Glenda Mack knew something was wrong when her grandson wasn’t home for dinner.
The 12-year-old called her Tuesday afternoon to say he was going to play football at a friend’s house, just like he had so many times before. He was typically home before dark, but as the hours passed his grandmother began to worry.
She called David’s cellphone repeatedly. Each time it went straight to voicemail. It wasn’t like him to be out so late, she told The Atlanta Journal-Constitution.
After waiting hours for him to come home, she and David’s sister drove around their southwest Atlanta neighborhood searching for him.
By 8:45 p.m., Mack called the police to their Beecher Road home and filed a missing persons report. Officers canvassed the area but were unable to find the boy. Several relatives stayed overnight, and on Wednesday morning, the family set out again to find him.
They discovered David’s body about 1:45 p.m. along a creek bed between Shirley Drive and the John A. White Golf Course, not far from his home. He had been shot repeatedly.

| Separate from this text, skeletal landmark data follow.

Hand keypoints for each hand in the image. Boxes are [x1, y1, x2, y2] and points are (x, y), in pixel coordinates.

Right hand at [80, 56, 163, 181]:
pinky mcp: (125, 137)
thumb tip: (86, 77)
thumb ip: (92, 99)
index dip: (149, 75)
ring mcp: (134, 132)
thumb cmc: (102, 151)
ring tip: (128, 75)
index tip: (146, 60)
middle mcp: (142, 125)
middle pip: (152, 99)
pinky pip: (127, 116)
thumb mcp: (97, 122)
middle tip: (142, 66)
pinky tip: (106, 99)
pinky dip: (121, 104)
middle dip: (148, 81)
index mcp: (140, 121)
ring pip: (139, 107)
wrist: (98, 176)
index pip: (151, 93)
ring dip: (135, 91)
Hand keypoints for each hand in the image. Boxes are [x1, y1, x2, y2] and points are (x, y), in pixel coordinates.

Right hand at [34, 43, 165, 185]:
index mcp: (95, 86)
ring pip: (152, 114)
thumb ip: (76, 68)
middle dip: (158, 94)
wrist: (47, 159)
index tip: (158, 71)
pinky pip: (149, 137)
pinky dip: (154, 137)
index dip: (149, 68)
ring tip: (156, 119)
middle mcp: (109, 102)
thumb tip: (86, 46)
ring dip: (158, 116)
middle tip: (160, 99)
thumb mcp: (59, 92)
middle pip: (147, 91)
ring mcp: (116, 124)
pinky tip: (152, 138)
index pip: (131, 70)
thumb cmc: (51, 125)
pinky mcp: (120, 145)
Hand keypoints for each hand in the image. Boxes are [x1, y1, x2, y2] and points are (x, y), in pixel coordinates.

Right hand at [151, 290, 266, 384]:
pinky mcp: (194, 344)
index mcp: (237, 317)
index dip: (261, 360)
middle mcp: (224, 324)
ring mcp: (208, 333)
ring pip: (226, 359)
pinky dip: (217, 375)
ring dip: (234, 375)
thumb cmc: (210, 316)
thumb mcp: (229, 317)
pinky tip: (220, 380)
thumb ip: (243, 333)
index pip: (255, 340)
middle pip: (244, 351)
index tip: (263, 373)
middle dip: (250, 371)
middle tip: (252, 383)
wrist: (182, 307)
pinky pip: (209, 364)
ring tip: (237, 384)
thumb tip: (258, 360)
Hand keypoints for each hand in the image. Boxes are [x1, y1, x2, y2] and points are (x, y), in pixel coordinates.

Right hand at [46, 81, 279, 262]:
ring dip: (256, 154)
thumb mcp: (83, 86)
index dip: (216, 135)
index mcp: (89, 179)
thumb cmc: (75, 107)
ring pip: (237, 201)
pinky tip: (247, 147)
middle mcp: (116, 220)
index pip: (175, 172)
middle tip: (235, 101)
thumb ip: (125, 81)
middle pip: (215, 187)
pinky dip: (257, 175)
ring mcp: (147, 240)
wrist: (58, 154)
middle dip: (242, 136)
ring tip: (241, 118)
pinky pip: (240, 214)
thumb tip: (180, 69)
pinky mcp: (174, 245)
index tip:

Now, Mack just wants to know who killed her grandson. She also wonders what went through David’s mind in his final moments.
“I wonder if he knew he was going to be shot or if he could have ran,” she said Thursday morning, her voice breaking.
Residents near the crime scene said they heard several gunshots behind their homes Tuesday evening but didn’t realize anyone had been struck.
As of Thursday, no arrests had been made in the case and detectives were still working to determine what prompted the shooting.
The 12-year-old’s death follows a string of high-profile shootings across metro Atlanta that claimed the lives of several young children over the past year.
There was 8-year-old Secoriea Turner, gunned down at a makeshift roadblock on the Fourth of July. There was 13-year-old Brayan Zavala, killed in the front yard of his Clayton County home in October while helping his older brother fix the family’s lawn mower. And there was 7-year-old Kennedy Maxie, who died after being struck by a stray bullet while shopping with her family in Buckhead just days before Christmas.
Mack never imagined her grandson would also fall victim to gun violence.
“Never did I think I would have to plan a service and bury him,” she said. “Never. Never.”
Chata Spikes, the Atlanta Police Department’s public affairs director, said the deaths of children are often gut-wrenching for the officers who work those cases.
“Anytime a child is involved in a crime, it’s devastating,” Spikes said. “This is not what we want to see in our city. In this case, you have a 12-year-old — that’s a very tender age. We are focused on finding out who did this to this young man.”
Credit: Family Photo
Credit: Family Photo
David’s family described him as an outgoing child. He loved computers and planned to study engineering in college, they said.
Mack said her grandson was a typical 12-year-old. The seventh grade Young Middle School student had his “naughty moments” and occasionally talked back, but he was always quick to apologize when he did something wrong.
“He might get angry, and then later on he’d come up and give me an old big bear hug and a kiss on the cheek,” said Mack, who raised David since he was just 5 days old. “He had his whole life ahead of him.”
In the weeks leading up to the boy’s death, David mostly stayed at home. He took classes online and didn’t venture out much amid the pandemic.
“But he asked if he could go to his friend’s house,” Mack said. “He said, ‘You know all we do is go to his backyard. We all wear masks and there’s never no more than three of us.’”
At the time, she was picking up another grandchild from school. She knew the other family took the pandemic seriously and agreed to let David go, assuming he’d be safe. He told her he was leaving in 10 minutes.
“I said, ‘OK.’ He said, ‘Love you’ and I said, ‘Love you, too,’” Mack said. It was the last thing she would ever say to him.
Credit: Family Photo
Credit: Family Photo
She came home that afternoon and started dinner, thinking her grandson would be home to eat by 5 p.m. As the clock on the stovetop neared 6, however, she decided to go look for David herself.
“We didn’t see anybody playing football,” she said. “Nobody was out. We drove to another neighborhood, and by that time it was good and dark.”
They called David’s cellphone and kept getting his voicemail. It wasn’t like him not to pick up, and he was usually good about charging his phone before leaving home.
“All sorts of things go through your head because he just doesn’t do that,” his grandmother said.
It’s unclear if he ever made it to his friend’s house, but Mack believes her grandson was on his way home when he was killed.
“I have a lot of questions,” she said, fighting back tears.
David’s family is still making funeral arrangements, but they launched a GoFundMe page Thursday to help with his burial expenses.